*Problem to work on:* Except for the pictures, retype the records that follow exactly.
---
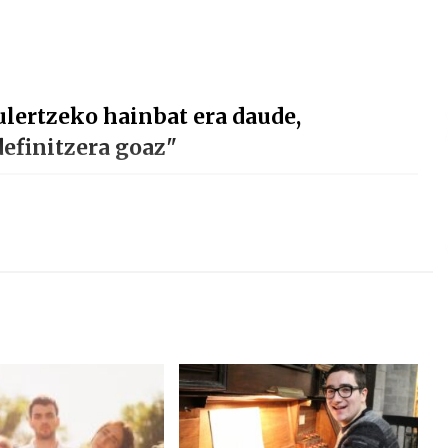
 ulertzeko hainbat era daude,
finitzera goaz"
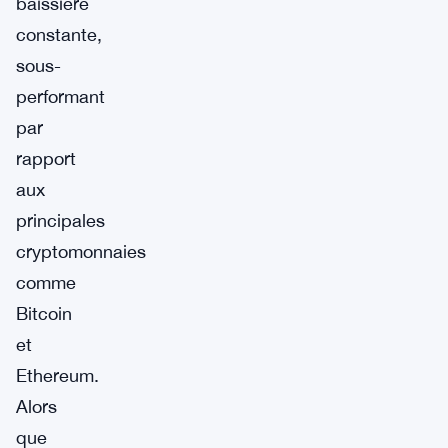
baissière
constante,
sous-
performant
par
rapport
aux
principales
cryptomonnaies
comme
Bitcoin
et
Ethereum.
Alors
que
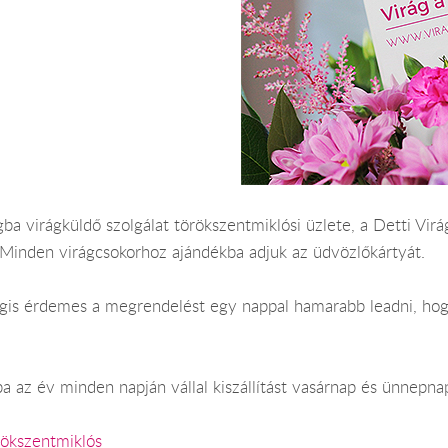
ba virágküldő szolgálat törökszentmiklósi üzlete, a Detti Virág
 Minden virágcsokorhoz ajándékba adjuk az üdvözlőkártyát.
 Mégis érdemes a megrendelést egy nappal hamarabb leadni, ho
a az év minden napján vállal kiszállítást vasárnap és ünnepna
rökszentmiklós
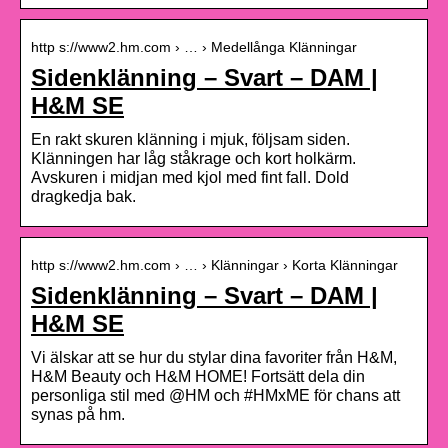
http s://www2.hm.com › … › Medellånga Klänningar
Sidenklänning – Svart – DAM |
H&M SE
En rakt skuren klänning i mjuk, följsam siden.
Klänningen har låg ståkrage och kort holkärm.
Avskuren i midjan med kjol med fint fall. Dold
dragkedja bak.
http s://www2.hm.com › … › Klänningar › Korta Klänningar
Sidenklänning – Svart – DAM |
H&M SE
Vi älskar att se hur du stylar dina favoriter från H&M,
H&M Beauty och H&M HOME! Fortsätt dela din
personliga stil med @HM och #HMxME för chans att
synas på hm.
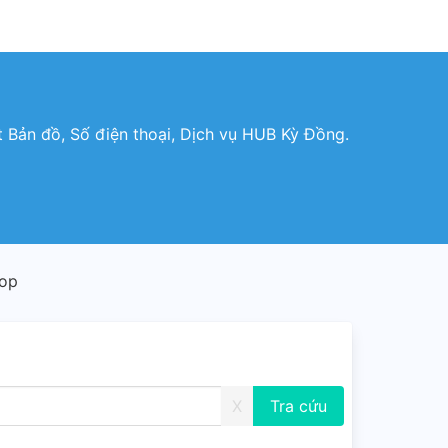
t Bản đồ, Số điện thoại, Dịch vụ HUB Kỳ Đồng.
hop
X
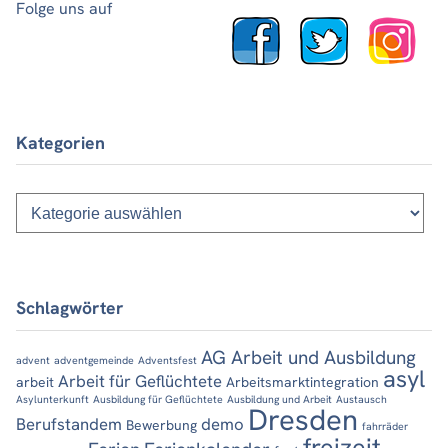
Folge uns auf
Kategorien
Kategorien
Schlagwörter
AG Arbeit und Ausbildung
advent
adventgemeinde
Adventsfest
asyl
Arbeit für Geflüchtete
arbeit
Arbeitsmarktintegration
Asylunterkunft
Ausbildung für Geflüchtete
Ausbildung und Arbeit
Austausch
Dresden
Berufstandem
demo
Bewerbung
fahrräder
freizeit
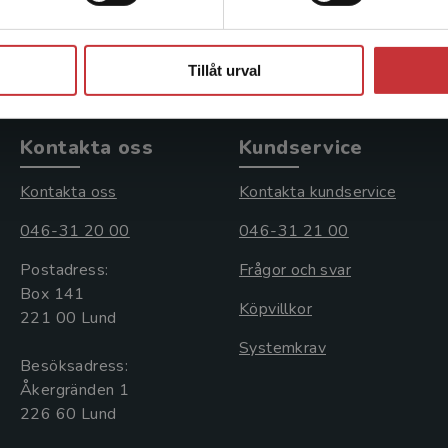
s: 209 kr
Exkl. moms: 339 kr
Stäng
Tillåt urval
Kontakta oss
Kundservice
Kontakta oss
Kontakta kundservice
046-31 20 00
046-31 21 00
Postadress:
Frågor och svar
Box 141
Köpvillkor
221 00 Lund
Systemkrav
Besöksadress:
Åkergränden 1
---
*Result for this exercise:*
 ulertzeko hainbat era daude,
finitzera goaz"
baissière
constante,
sous-
performant
par
rapport
aux
principales
cryptomonnaies
comme
Bitcoin
et
Ethereum.
Alors
que
ba virágküldő szolgálat törökszentmiklósi üzlete, a Detti Virág
 Minden virágcsokorhoz ajándékba adjuk az üdvözlőkártyát.
 Mégis érdemes a megrendelést egy nappal hamarabb leadni, ho
a az év minden napján vállal kiszállítást vasárnap és ünnepna
rökszentmiklós
http s://www2.hm.com › … › Medellånga Klänningar
Sidenklänning – Svart – DAM |
H&M SE
En rakt skuren klänning i mjuk, följsam siden.
Klänningen har låg ståkrage och kort holkärm.
Avskuren i midjan med kjol med fint fall. Dold
dragkedja bak.
http s://www2.hm.com › … › Klänningar › Korta Klänningar
Sidenklänning – Svart – DAM |
H&M SE
Vi älskar att se hur du stylar dina favoriter från H&M,
H&M Beauty och H&M HOME! Fortsätt dela din
personliga stil med @HM och #HMxME för chans att
synas på hm.
t Bản đồ, Số điện thoại, Dịch vụ HUB Kỳ Đồng.
hop
X
Folge uns auf
Kategorien
Kategorien
Schlagwörter
AG Arbeit und Ausbildung
advent
adventgemeinde
Adventsfest
asyl
Arbeit für Geflüchtete
arbeit
Arbeitsmarktintegration
Asylunterkunft
Ausbildung für Geflüchtete
Ausbildung und Arbeit
Austausch
Dresden
Berufstandem
demo
Bewerbung
fahrräder
freizeit
s: 209 kr
Exkl. moms: 339 kr
Stäng
Tillåt urval
Kontakta oss
Kundservice
Kontakta oss
Kontakta kundservice
046-31 20 00
046-31 21 00
Postadress:
Frågor och svar
Box 141
Köpvillkor
221 00 Lund
Systemkrav
Besöksadress:
Åkergränden 1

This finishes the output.